'''

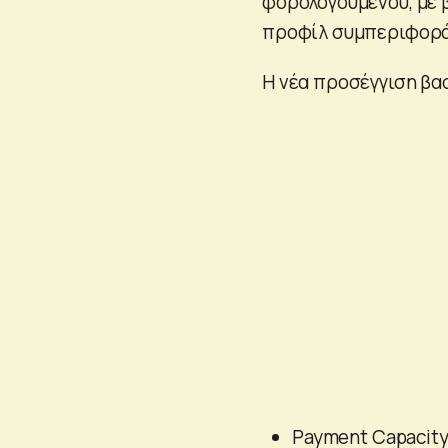
φορολογούμενου, με 
προφίλ συμπεριφοράς
Η νέα προσέγγιση βα
Payment Capacity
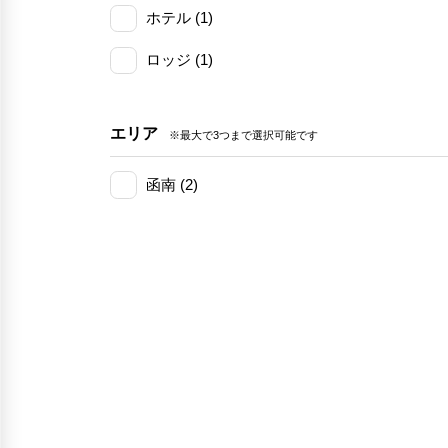
ホテル (1)
ロッジ (1)
エリア
※最大で3つまで選択可能です
函南 (2)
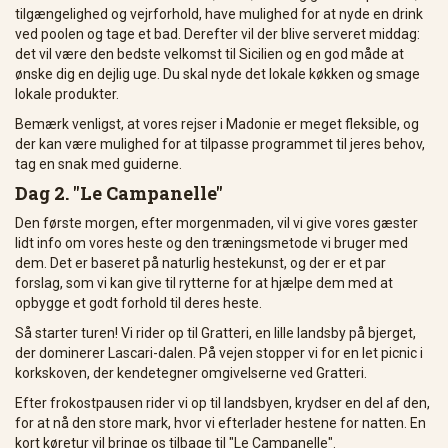
tilgængelighed og vejrforhold, have mulighed for at nyde en drink
ved poolen og tage et bad. Derefter vil der blive serveret middag:
det vil være den bedste velkomst til Sicilien og en god måde at
ønske dig en dejlig uge. Du skal nyde det lokale køkken og smage
lokale produkter.
Bemærk venligst, at vores rejser i Madonie er meget fleksible, og
der kan være mulighed for at tilpasse programmet til jeres behov,
tag en snak med guiderne.
Dag 2. "Le Campanelle"
Den første morgen, efter morgenmaden, vil vi give vores gæster
lidt info om vores heste og den træningsmetode vi bruger med
dem. Det er baseret på naturlig hestekunst, og der er et par
forslag, som vi kan give til rytterne for at hjælpe dem med at
opbygge et godt forhold til deres heste.
Så starter turen! Vi rider op til Gratteri, en lille landsby på bjerget,
der dominerer Lascari-dalen. På vejen stopper vi for en let picnic i
korkskoven, der kendetegner omgivelserne ved Gratteri.
Efter frokostpausen rider vi op til landsbyen, krydser en del af den,
for at nå den store mark, hvor vi efterlader hestene for natten. En
kort køretur vil bringe os tilbage til "Le Campanelle".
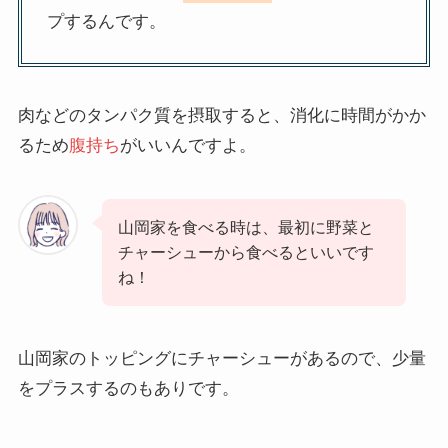
プするんです。
肉などのタンパク質を摂取すると、消化に時間がかか
るため
腹持ち
がいいんですよ。
山岡家を食べる時は、最初に野菜と
チャーシューから食べるといいです
ね！
山岡家のトッピングにチャーシューがあるので、少量
をプラスするのもありです。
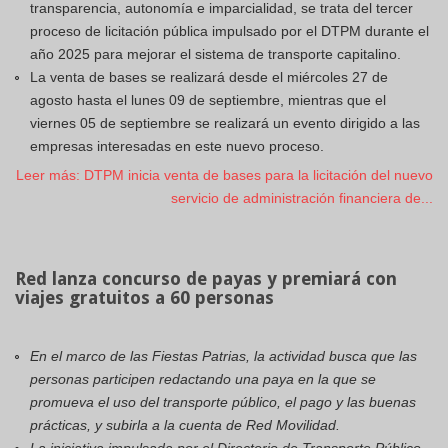
transparencia, autonomía e imparcialidad, se trata del tercer
proceso de licitación pública impulsado por el DTPM durante el
año 2025 para mejorar el sistema de transporte capitalino.
La venta de bases se realizará desde el miércoles 27 de
agosto hasta el lunes 09 de septiembre, mientras que el
viernes 05 de septiembre se realizará un evento dirigido a las
empresas interesadas en este nuevo proceso.
Leer más: DTPM inicia venta de bases para la licitación del nuevo
servicio de administración financiera de...
Red lanza concurso de payas y premiará con
viajes gratuitos a 60 personas
En el marco de las Fiestas Patrias, la actividad busca que las
personas participen redactando una paya en la que se
promueva el uso del transporte público, el pago y las buenas
prácticas, y subirla a la cuenta de Red Movilidad.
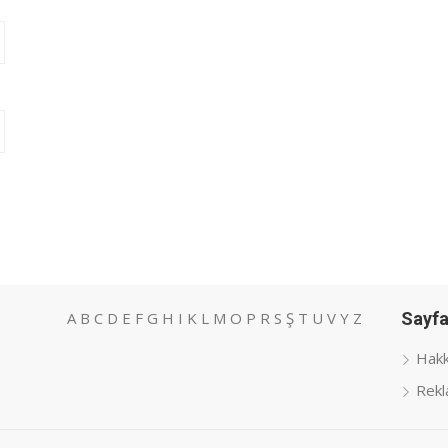
A
B
C
D
E
F
G
H
I
K
L
M
O
P
R
S
Ş
T
U
V
Y
Z
Sayfa
Hakk
Rekl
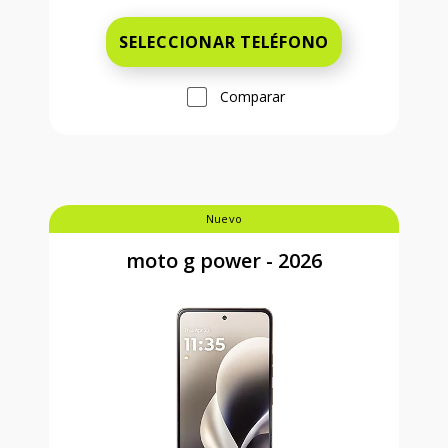
SELECCIONAR TELÉFONO
Comparar
Nuevo
moto g power - 2026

'''

» Task to complete
Set down the records exactly, without the pictures.

» Task answer
φορολογούμενου, με 
προφίλ συμπεριφοράς
Η νέα προσέγγιση βα
Payment Capacity
ホテル (1)
ロッジ (1)
エリア
※最大で3つまで選択可能です
函南 (2)
tilgængelighed og vejrforhold, have mulighed for at nyde en drink
ved poolen og tage et bad. Derefter vil der blive serveret middag:
det vil være den bedste velkomst til Sicilien og en god måde at
ønske dig en dejlig uge. Du skal nyde det lokale køkken og smage
lokale produkter.
Bemærk venligst, at vores rejser i Madonie er meget fleksible, og
der kan være mulighed for at tilpasse programmet til jeres behov,
tag en snak med guiderne.
Dag 2. "Le Campanelle"
Den første morgen, efter morgenmaden, vil vi give vores gæster
lidt info om vores heste og den træningsmetode vi bruger med
dem. Det er baseret på naturlig hestekunst, og der er et par
forslag, som vi kan give til rytterne for at hjælpe dem med at
opbygge et godt forhold til deres heste.
Så starter turen! Vi rider op til Gratteri, en lille landsby på bjerget,
der dominerer Lascari-dalen. På vejen stopper vi for en let picnic i
korkskoven, der kendetegner omgivelserne ved Gratteri.
Efter frokostpausen rider vi op til landsbyen, krydser en del af den,
for at nå den store mark, hvor vi efterlader hestene for natten. En
kort køretur vil bringe os tilbage til "Le Campanelle".
プするんです。
肉などのタンパク質を摂取すると、消化に時間がかか
るため
腹持ち
がいいんですよ。
山岡家を食べる時は、最初に野菜と
チャーシューから食べるといいです
ね！
山岡家のトッピングにチャーシューがあるので、少量
をプラスするのもありです。
transparencia, autonomía e imparcialidad, se trata del tercer
proceso de licitación pública impulsado por el DTPM durante el
año 2025 para mejorar el sistema de transporte capitalino.
La venta de bases se realizará desde el miércoles 27 de
agosto hasta el lunes 09 de septiembre, mientras que el
viernes 05 de septiembre se realizará un evento dirigido a las
empresas interesadas en este nuevo proceso.
Leer más: DTPM inicia venta de bases para la licitación del nuevo
servicio de administración financiera de...
Red lanza concurso de payas y premiará con
viajes gratuitos a 60 personas
En el marco de las Fiestas Patrias, la actividad busca que las
personas participen redactando una paya en la que se
promueva el uso del transporte público, el pago y las buenas
prácticas, y subirla a la cuenta de Red Movilidad.
A
B
C
D
E
F
G
H
I
K
L
M
O
P
R
S
Ş
T
U
V
Y
Z
Sayfa
Hakk
Rekl
SELECCIONAR TELÉFONO
Comparar
Nuevo
moto g power - 2026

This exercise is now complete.